The economic reasons why firms engage in apprenticeship training are twofold. First, apprenticeship training is a potentially cost-effective strategy for filling a firm’s future vacancies, particularly if skilled labor on the external labor market is scarce. Second, apprentices can be cost-effective substitutes for other types of labor in the current production process. As current and expected business and labor market conditions determine a firm’s expected work volume and thus its future demand for skilled labor, they are potentially important drivers of a firm’s training decisions. Empirical studies have found that the business cycle affects apprenticeship markets. However, while the economic magnitude of these effects is moderate on average, there is substantial heterogeneity across countries, even among those that at first sight seem very similar in terms of their apprenticeship systems. Moreover, identification of business cycle effects is a difficult task.
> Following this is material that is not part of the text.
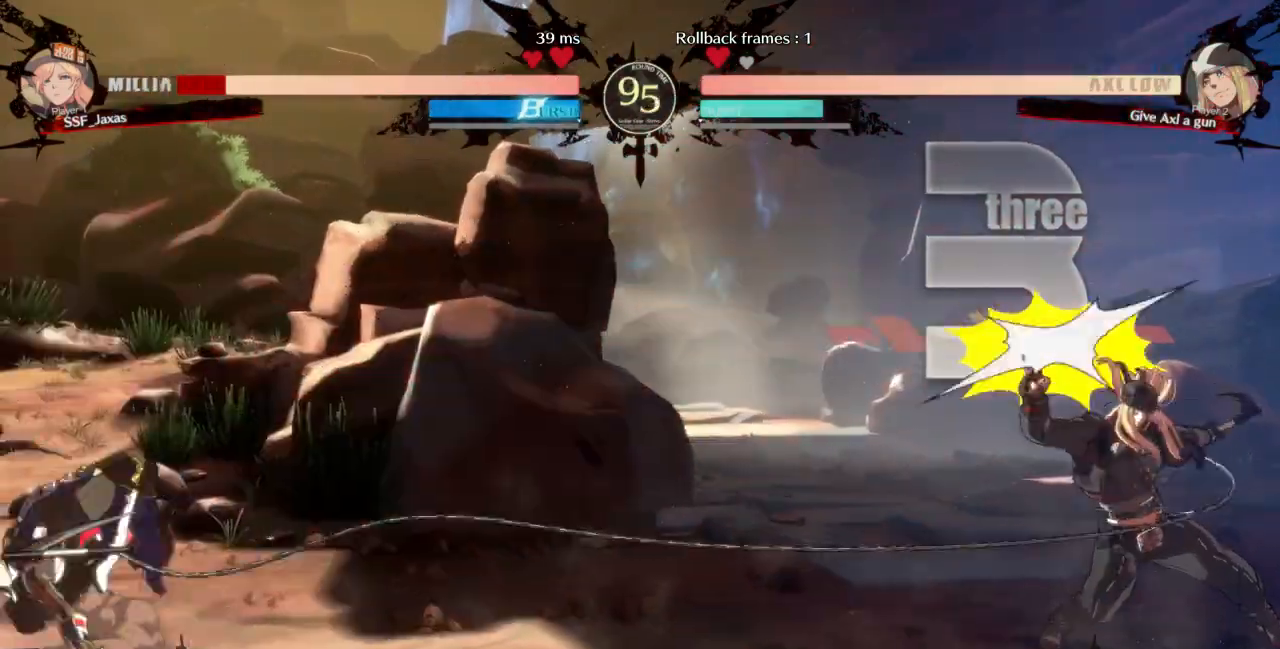
{"dt_ms": 1000, "buttons": ["DPAD_LEFT"]}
First, statistics on apprenticeship markets are often less developed than labor market statistics, making empirical analyses of demand and supply impossible in many cases. In particular, data about unfilled apprenticeship vacancies and unsuccessful applicants are paramount for assessing potential market failures and analyzing the extent to which business cycle fluctuations may amplify imbalances in apprenticeship markets. Second, the intensity of business cycle effects on apprenticeship markets is not completely exogenous, as governments typically undertake a variety of measures, which differ across countries and may change over time, to reduce the adverse effects of economic downturns on apprenticeship markets. During the economic crisis related to the COVID-19 global pandemic, many countries took unprecedented actions to support their economies in general and reacted swiftly to introduce measures such as the provision of financial subsidies for training firms or the establishment of apprenticeship task forces. As statistics on apprenticeship markets improve over time, such heterogeneity in policy measures should be exploited to improve our understanding of the business cycle and its relationship with apprenticeships.